9000: The ports configured on the master node and the slave node are both 9000.
3.mapred-site.xml
Hadoop does not have this file. You need to copy the mapred-site.xml.template sample file to mapred-site.xml and edit it:
cp mapred-site.xml.template mapred-site.xml
vim mapred-site.xml
<configuration>
<property>
<!--指定Mapreduce运行在yarn上-->
<name>mapreduce.framework.name</name>
<value>yarn</value>
</property>
</configuration>
4.yarn-site.xml
vim yarn-site.xml
<configuration>
<!-- 指定ResourceManager的地址-->
<property>
<name>yarn.resourcemanager.address</name>
<value>master:18040</value>
</property>
<property>
<name>yarn.resourcemanager.scheduler.address</name>
<value>master:18030</value>
</property>
<property>
<name>yarn.resourcemanager.webapp.address</name>
<value>master:18088</value>
</property>
<property>
<name>yarn.resourcemanager.resource-tracker.address</name>
<value>master:18025</value>
</property>
<property>
<name>yarn.resourcemanager.admin.address</name>
<value>master:18141</value>
</property>
<!-- 指定reducer获取数据的方式-->
<property>
<name>yarn.nodemanager.aux-services</name>
<value>mapreduce_shuffle</value>
</property>
<property>
<name>yarn.nodemanager.auxservices.mapreduce.shuffle.class</name>
<value>org.apache.hadoop.mapred.ShuffleHandler</value>
</property>
</configuration>
5.hdfs.site.xml
vim hdfs-site.xml
<configuration>
<property>
<name>dfs.replication</name>
<value>2</value>
</property>
<property>
<name>dfs.namenode.name.dir</name>
<value>file:/usr/hadoop/hadoop-2.7.3/hdfs/name</value>
<final>true</final>
</property>
<property>
<name>dfs.datanode.data.dir</name>
<value>file:/usr/hadoop/hadoop-2.7.3/hdfs/data</value>
<final>true</final>
</property>
<property>
<name>dfs.namenode.secondary.http-address</name>
<value>master:9001</value>
</property>
<property>
<name>dfs.webhdfs.enabled</name>
<value>true</value>
</property>
<property>
<name>dfs.permissions</name>
<value>false</value>
</property>
</configuration>
dfs.replication: Because Hadoop is reliable, it will back up multiple texts, where value refers to the number of backups (less than or equal to the number of slave nodes).
6.slaves & master
Write the slave file and add the subnode slave1 and slave2;
vim slaves
Write the master file and add the master node master.
vim master
7 Synchronize other virtual machines
Distribute profile files and hadoop files to slave1 and slave2 nodes
scp -r /etc/profile root@slave1:/etc/profile #将环境变量profile文件分发到slave1节点
scp -r /etc/profile root@slave2:/etc/profile #将环境变量profile文件分发到slave2节点
scp -r /usr/hadoop root@slave1:/usr/ #将hadoop文件分发到slave1节点
scp -r /usr/hadoop root@slave2:/usr/ #将hadoop文件分发到slave2节点
Validate environment variables of two slave nodes
source /etc/profile #slave1和slave2都要执行
8 Format hadoop (operate only in master)
First check whether jps has started hadoop, if not, format it
hadoop namenode -format
When "Exiting with status 0" appears, it indicates that the formatting is successful.

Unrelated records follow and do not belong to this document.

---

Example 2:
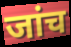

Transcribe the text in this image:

जांच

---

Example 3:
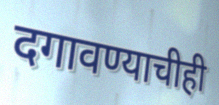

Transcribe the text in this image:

दगावण्याचीही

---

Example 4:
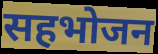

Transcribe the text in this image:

सहभोजन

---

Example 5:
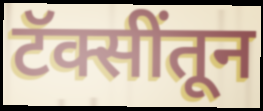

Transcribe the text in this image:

टॅक्सींतून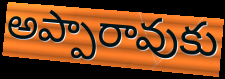
అప్పారావుకు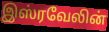
இஸ்ரவேலின்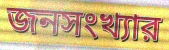
জনসংখ্যারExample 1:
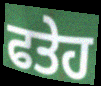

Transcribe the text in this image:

ਫਤੇਹ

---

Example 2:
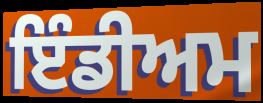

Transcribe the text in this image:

ਇੰਡੀਅਮ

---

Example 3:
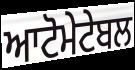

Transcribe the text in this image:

ਆਟੋਮੇਟੇਬਲ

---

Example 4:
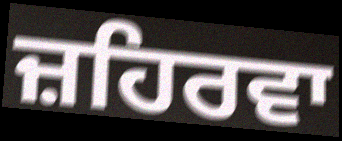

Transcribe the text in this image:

ਜ਼ਹਿਰਵਾ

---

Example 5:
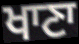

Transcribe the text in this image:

ਖਾਣਾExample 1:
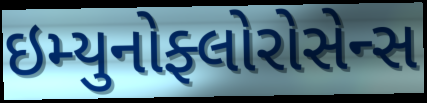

9 Start the hadoop cluster
Only enable operation commands on the master host. It will start the slave node. (Operate only in master)
cd /usr/hadoop/hadoop-2.7.3 #回到hadoop目录
sbin/start-all.sh #主节点开启服务
master
slave1
slave2
Pay attention to the process difference of each node!
If the process of each node is as above, then your hadoop is completely distributed and built!